Changer de banque : mode d'emploi

Jeudi 14 juin 2018

Depuis 2017, le mandat de mobilité bancaire a grandement facilité le passage d’une banque à l’autre. Compte courant, livret A, crédit immobilier… Voici tout ce que vous devez savoir.

Contrairement aux Américains, les Français ont beaucoup de mal à changer de banque. Selon un sondage réalisé par Next Content, seuls 14 % des Français disent en avoir changé au cours des deux dernières années. Plus étonnant, 42% des personnes interrogées affirment n’avoir jamais changé de banque principale. Et pour cause : ils pensent souvent que les démarches à effectuer sont trop compliquées ou ils ont peur de ne pas pouvoir changer de banque sans motif valable.

Ils ont faux sur toute la ligne. En effet, la banque est une entreprise comme une autre. Continueriez-vous à aller chez le même boulanger s’il était désagréable ou s’il vous faisait payer votre baguette une fortune ? Certainement pas. Eh bien, c’est pareil pour les banques. Si vous avez de mauvaises relations avec votre banquier ou si vous en avez marre de payer des frais bancaires trop élevés, vous pouvez tout à fait en changer sans avoir à vous en justifier.

Le mandat de mobilité bancaire instauré par Emmanuel Macron en 2017 permet notamment de déléguer gratuitement à votre nouvelle banque une partie des démarches à effectuer. Pourquoi ce service va vous simplifier la vie ? Tout simplement parce que si vous n’y avez pas recours, vous devrez vous-même contacter tous les créanciers pour lesquels vous avez des prélèvements automatiques (fournisseur d’accès Internet, électricité, gaz…) ainsi que tous vos débiteurs (employeur, Caf…) en leur envoyant un courrier de changement de domiciliation bancaire et votre nouveau RIB. Une tâche plutôt fastidieuse… Pour vous épargner cela, voici la marche à suivre pour profiter intelligemment du service d’aide à la mobilité bancaire.

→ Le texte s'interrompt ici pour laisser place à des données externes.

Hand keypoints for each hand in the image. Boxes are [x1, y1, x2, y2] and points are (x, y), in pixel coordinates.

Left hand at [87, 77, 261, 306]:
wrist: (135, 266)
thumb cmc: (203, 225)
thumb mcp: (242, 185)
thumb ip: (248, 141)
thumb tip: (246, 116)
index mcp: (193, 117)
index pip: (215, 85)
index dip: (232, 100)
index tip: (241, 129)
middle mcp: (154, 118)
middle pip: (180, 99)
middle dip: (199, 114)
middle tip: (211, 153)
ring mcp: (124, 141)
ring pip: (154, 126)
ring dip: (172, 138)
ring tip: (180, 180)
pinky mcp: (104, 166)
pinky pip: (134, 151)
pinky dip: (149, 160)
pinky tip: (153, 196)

Le service d’aide à la mobilité bancaire : la marche à suivre

Dans un premier temps, il convient d’ouvrir un compte bancaire dans une nouvelle banque. Une fois que c’est fait, demandez à bénéficier du service d’aide à la mobilité bancaire. Votre nouvelle banque prendra alors en charge le transfert de vos virements réguliers ainsi que celui des prélèvements automatiques. Vous pouvez également demander à votre nouvelle banque de s’occuper de la clôture de votre ancien compte et du transfert de votre solde. Et dans le cas où vous préfèreriez clôturer votre compte vous-même, il suffit d’envoyer une demande de clôture de compte en banque par lettre recommandée avec accusé de réception à votre ancienne banque.

Une fois que votre demande aura été prise en compte, n’oubliez pas que vous devrez retourner tous vos anciens moyens de paiement à votre banquier (carte bancaire, chéquiers…). Il s’agit de l’ultime étape pour pouvoir changer de banque en paix.

Et pour les livrets d’épargne ?

Pour ce qui est des livrets d’épargne, ce n’est pas aussi simple. La raison ? Ils ne peuvent pas être transférés d’une banque à l’autre. Vous devrez donc clôturer vos livrets puis en ouvrir de nouveaux dans votre nouvelle banque. Mais pas d’inquiétude, c’est gratuit !

Et le crédit immobilier dans tout ça ?

La question des crédits immobiliers est plus délicate. En cause : ils ne peuvent être transférés d’une banque à l’autre. Il ne vous reste donc que trois solutions :

  • Vous laissez votre emprunt immobilier dans votre ancienne banque
  • Vous le remboursez par anticipation avec de l’argent que vous avez mis de côté
  • Vous le faites racheter par une autre banque, ce qui n’est pas forcément intéressant car vous risquez de payer plus en taux d’intérêt

Autre problème : lorsque vous souscrivez à un crédit immobilier, vous vous engagez généralement à ouvrir un compte dans la banque qui vous fait le prêt et à y domicilier vos revenus jusqu’à ce que vous ayez remboursé votre emprunt. En clair, vous ne pouvez généralement pas clôturer votre compte courant aussi facilement.

Sachez toutefois que si tel est le cas, la clause que vous avez signé avec votre banque n’est jugé légale que si :

  • Vous avez obtenu une contrepartie en échange (exemple : des taux d’intérêt plus bas pour votre crédit)
  • Elle ne dure pas plus de 10 ans

Si vous êtes coincé, sachez aussi que vous pouvez toujours négocier avec votre banquier en lui proposant de mettre en place un virement depuis votre nouveau compte vers l’ancien dans l’unique but de rembourser votre crédit immobilier. Vous continuerez toutefois à payer des frais de tenue de compte, ce qui n’est pas très rentable.